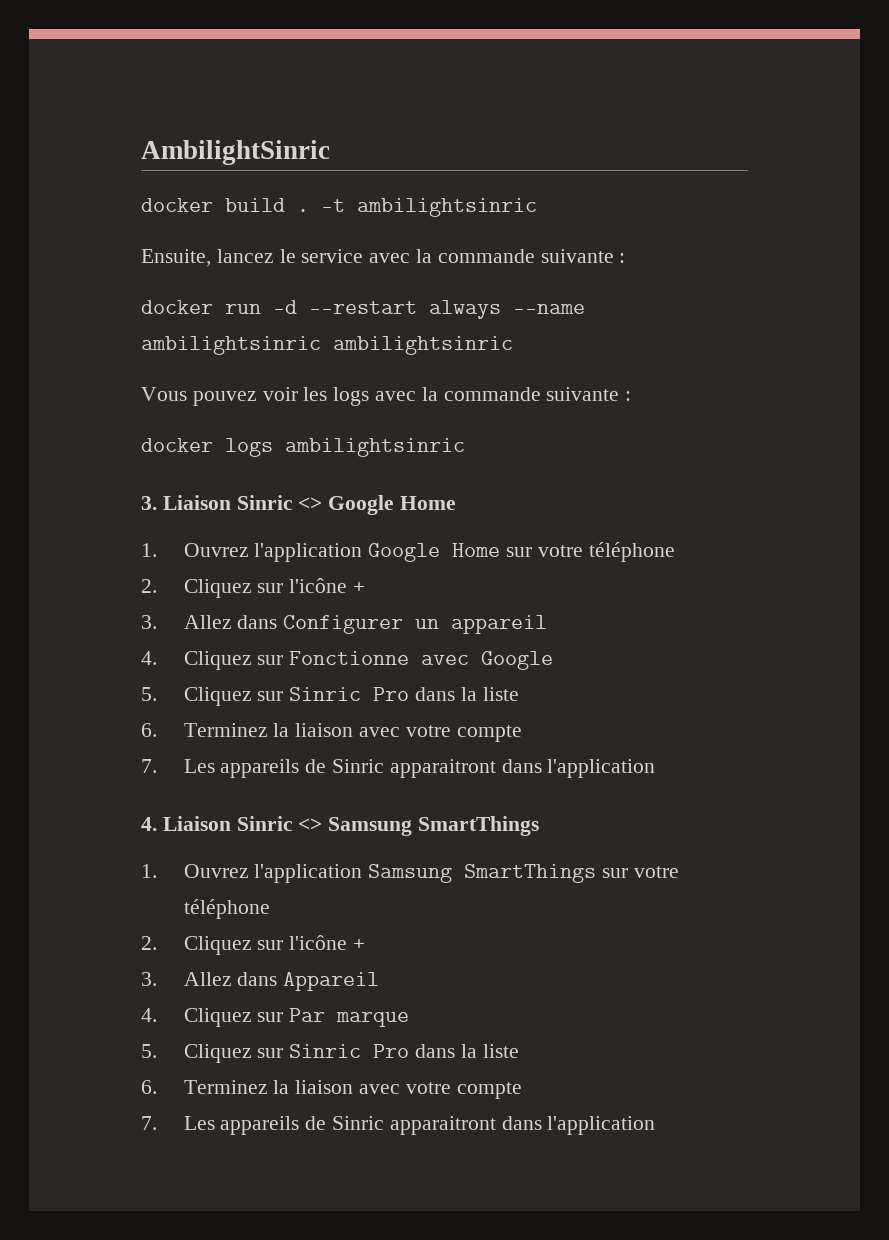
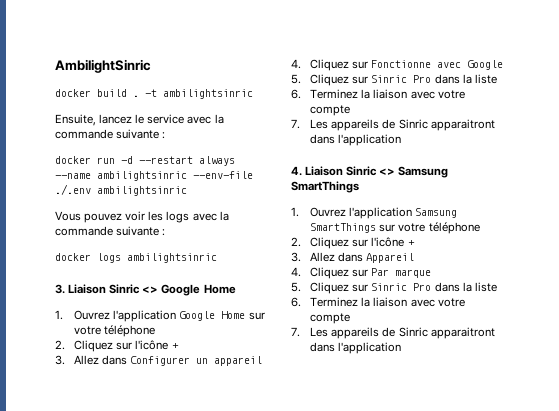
(321, 345) none -> [193,171,253,179] [55,184,91,195] --env-file ./.env

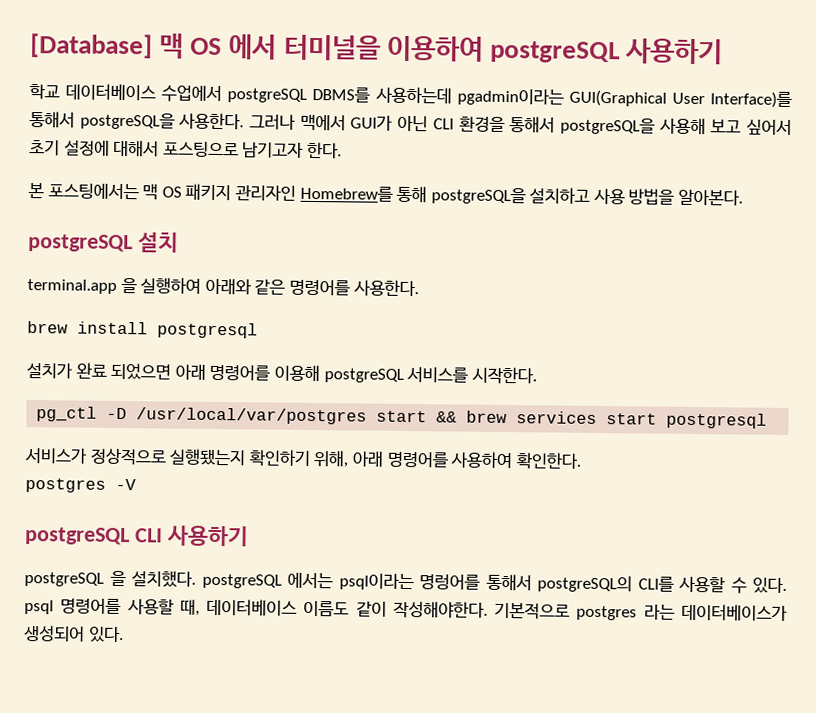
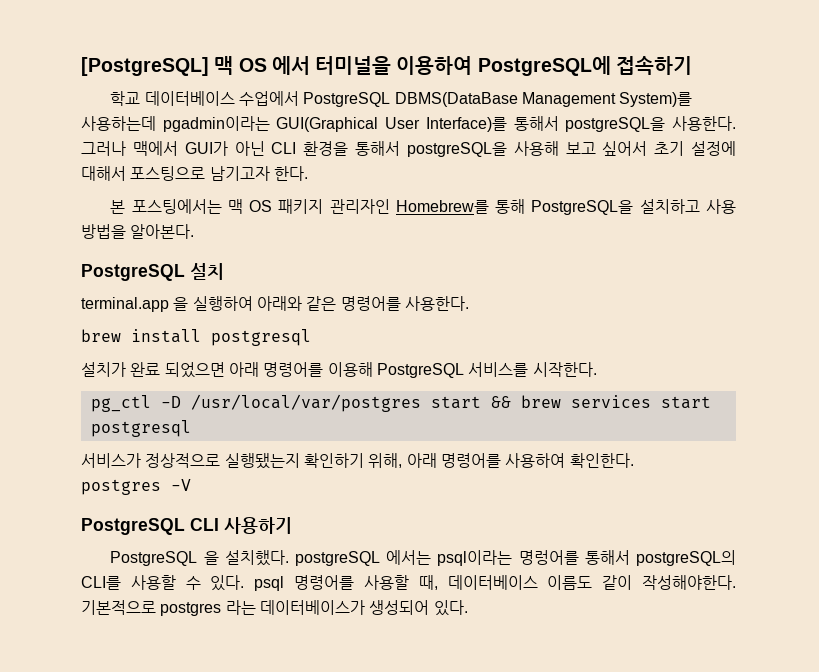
[30,33,153,59] [Database] -> [81,57,209,76] [PostgreSQL]
[489,38,724,65] postgreSQL 사용하기 -> [477,56,692,76] PostgreSQL에 접속하기
[227,86,371,103] postgreSQL DBMS를 -> [303,92,693,107] PostgreSQL DBMS(DataBase Management System)를
[430,187,526,205] postgreSQL을 -> [531,200,634,215] PostgreSQL을
[28,234,133,253] postgreSQL -> [81,264,185,281] PostgreSQL
[323,368,404,383] postgreSQL -> [376,363,464,378] PostgreSQL
[25,527,130,546] postgreSQL -> [81,518,185,535] PostgreSQL
[24,571,104,587] postgreSQL -> [110,551,198,566] PostgreSQL

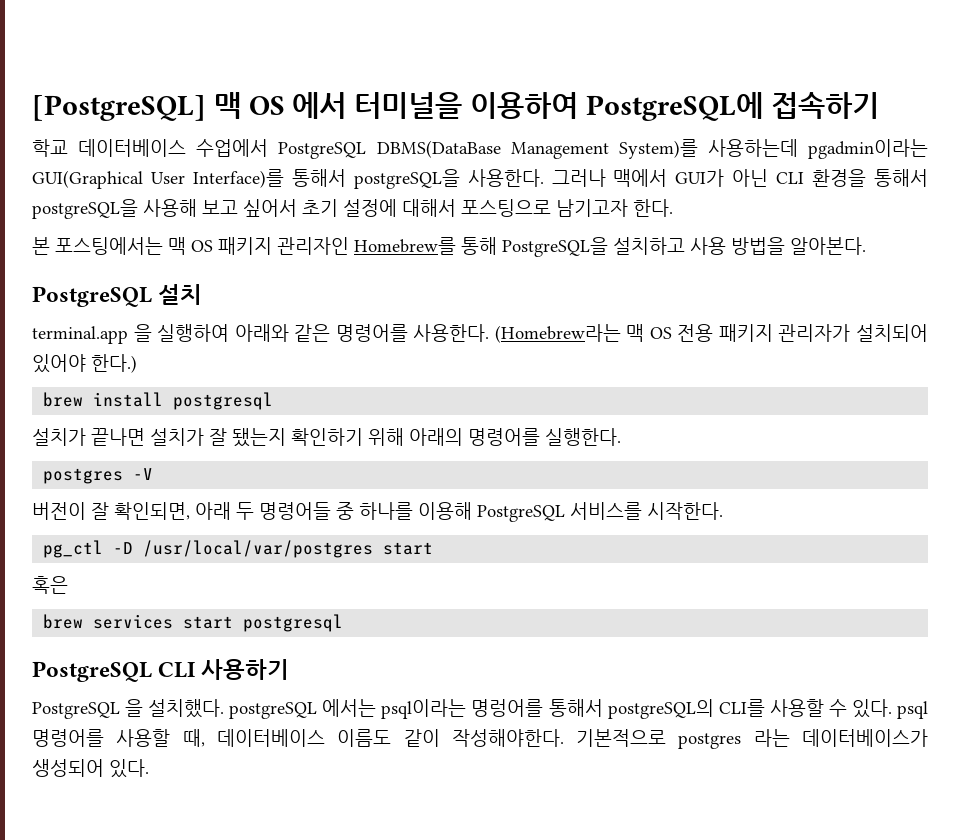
[81,329,311,346] [81,362,324,378] // brew install postgresql // 설치가 완료 되었으면 아래 명령어를 -> [494,324,929,343] [32,354,137,373] [43,392,274,410] [32,428,621,447] [43,468,154,484] [32,502,413,520] (Homebrew라는 맥 OS 전용 패키지 관리자가 설치되어 있어야 한다.) // brew install postgresql // 설치가 끝나면 설치가 잘 됐는지 확인하기 위해 아래의 명령어를 실행한다. // postgres -V // 버전이 잘 확인되면, 아래 두 명령어들 중 하나를
[490,396,511,408] && -> [32,576,68,594] // 혹은 //
[81,453,634,469] [81,479,191,495] // 서비스가 정상적으로 실행됐는지 확인하기 위해, 아래 명령어를 사용하여 확인한다. // postgres -V -> (344, 623) none

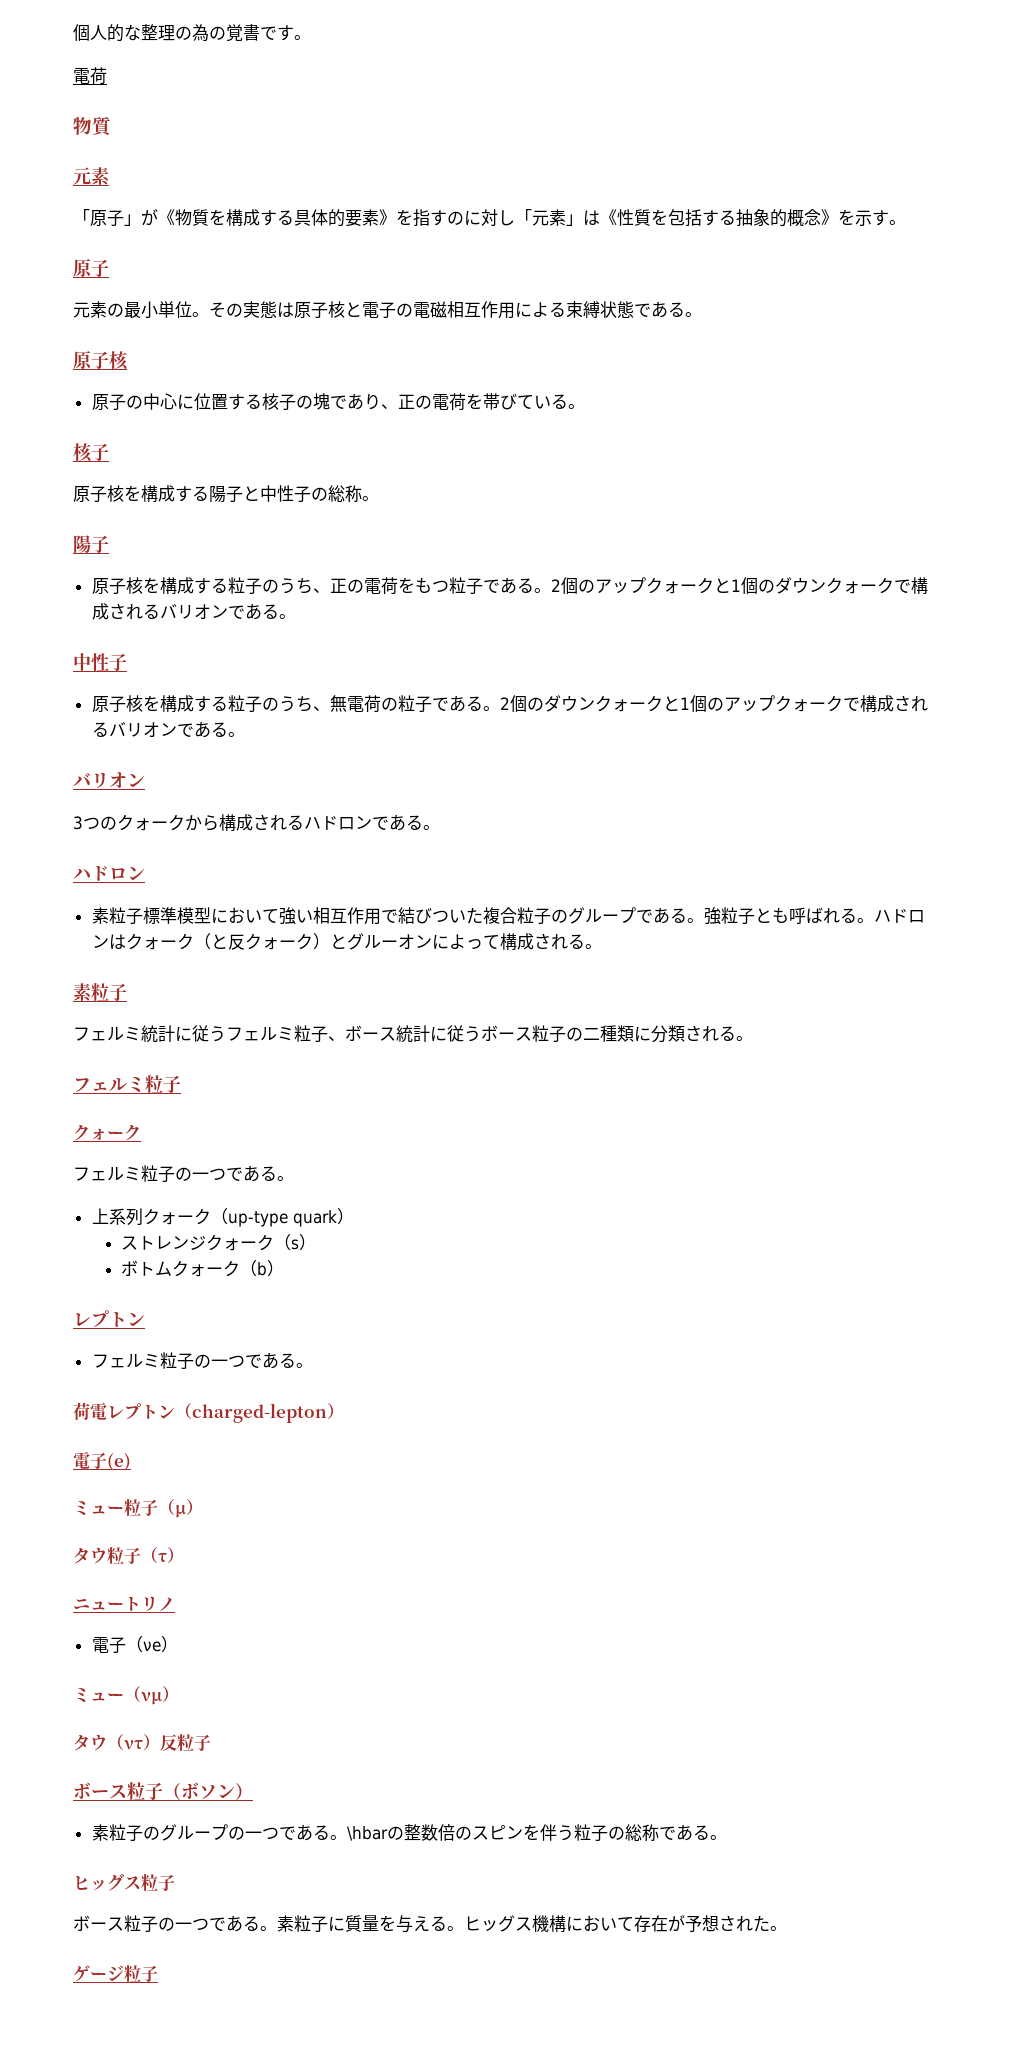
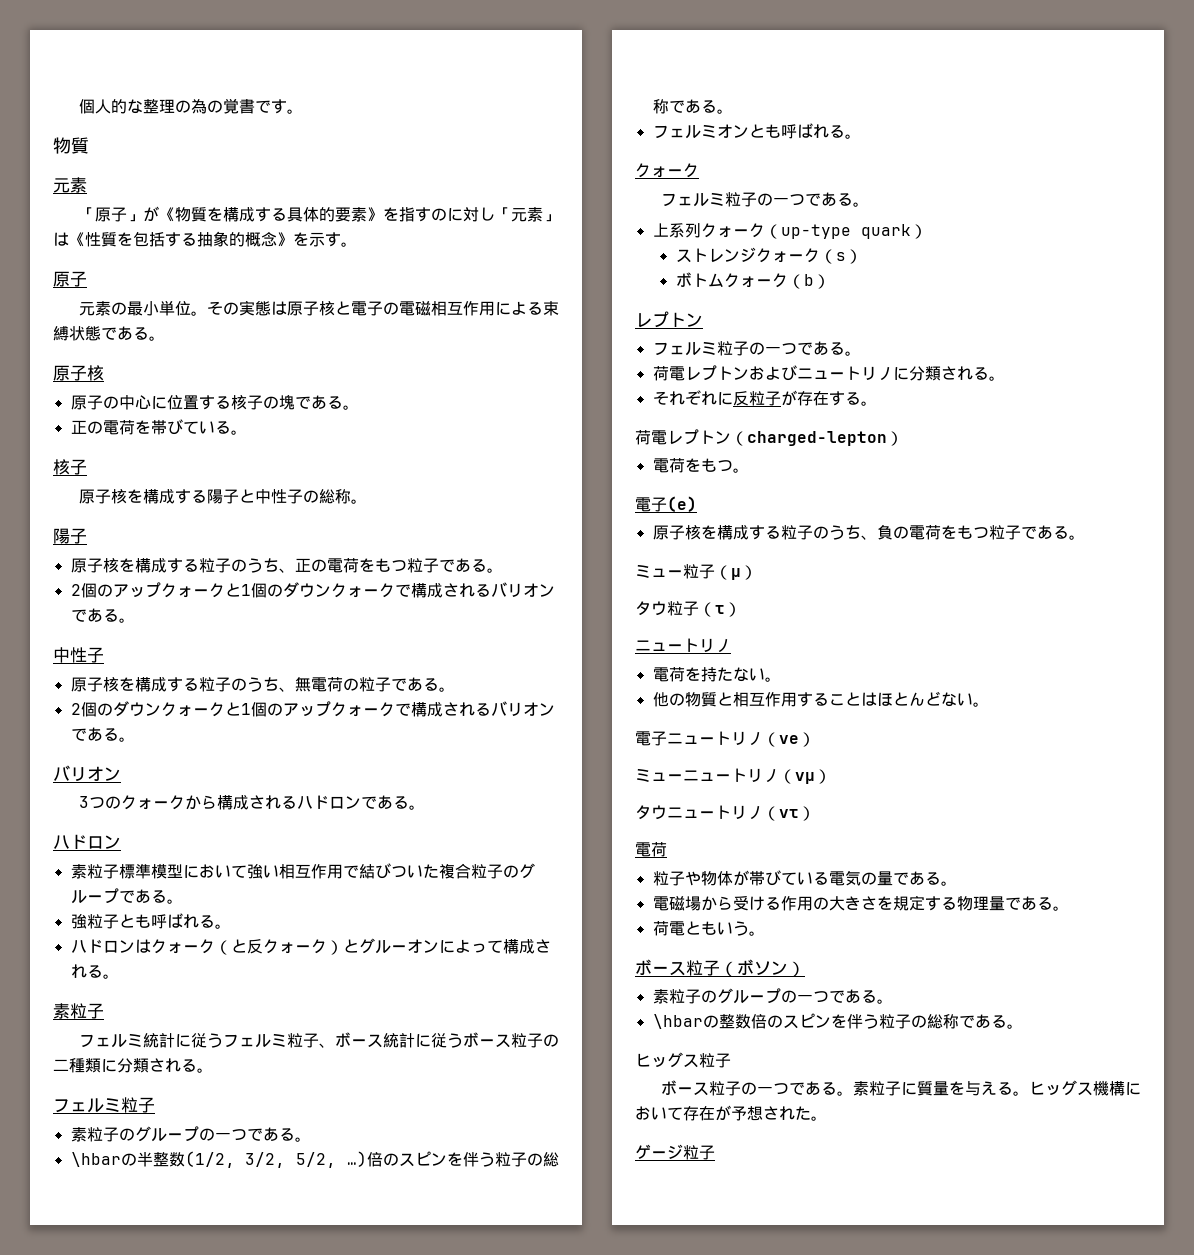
[73,67,107,85] // 電荷 -> (303, 111) none
[363,394,398,410] り、 -> [326,396,359,410] る。 //
(551, 590) none -> (503, 570) //
(500, 708) none -> (455, 689) //
(704, 920) none -> (183, 901) //
(874, 920) none -> (231, 926) //
(181, 1084) none -> [70,1126,311,1142] [70,1151,559,1168] [652,99,733,114] [652,123,861,139] // 素粒子のグループの一つである。 // \hbarの半整数(1/2, 3/2, 5/2, …)倍のスピンを伴う粒子の総称である。 // フェルミオンとも呼ばれる。
(313, 1365) none -> [652,365,1005,381] [652,390,877,406] // 荷電レプトンおよびニュートリノに分類される。 // それぞれに反粒子が存在する。
(344, 1411) none -> [652,458,749,473] // 電荷をもつ。
(131, 1462) none -> [652,525,1085,540] // 原子核を構成する粒子のうち、負の電荷をもつ粒子である。
[108,1637,126,1654] 子 -> [668,667,781,682] [652,691,989,707] [635,731,763,746] 荷を持たない。 // 他の物質と相互作用することはほとんどない。 // 電子ニュートリノ
(124, 1696) none -> [683,768,779,783] ニュートリノ
(107, 1742) none -> [667,805,763,820] ニュートリノ
[160,1734,211,1751] 反粒子 -> [635,842,667,857] [652,870,957,886] [652,895,1069,911] [652,921,765,936] // 電荷 // 粒子や物体が帯びている電気の量である。 // 電磁場から受ける作用の大きさを規定する物理量である。 // 荷電ともいう。
(347, 1837) none -> (893, 1001) //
================
TASK PROMPT:
From the material above, set down exactly the lines starting at the one with "[108,1637,126,1654] 子 ->" and ending at the one with "[160,1734,211,1751] 反粒子 ->", end lines included.

ANSWER SECTION:
[108,1637,126,1654] 子 -> [668,667,781,682] [652,691,989,707] [635,731,763,746] 荷を持たない。 // 他の物質と相互作用することはほとんどない。 // 電子ニュートリノ
(124, 1696) none -> [683,768,779,783] ニュートリノ
(107, 1742) none -> [667,805,763,820] ニュートリノ
[160,1734,211,1751] 反粒子 -> [635,842,667,857] [652,870,957,886] [652,895,1069,911] [652,921,765,936] // 電荷 // 粒子や物体が帯びている電気の量である。 // 電磁場から受ける作用の大きさを規定する物理量である。 // 荷電ともいう。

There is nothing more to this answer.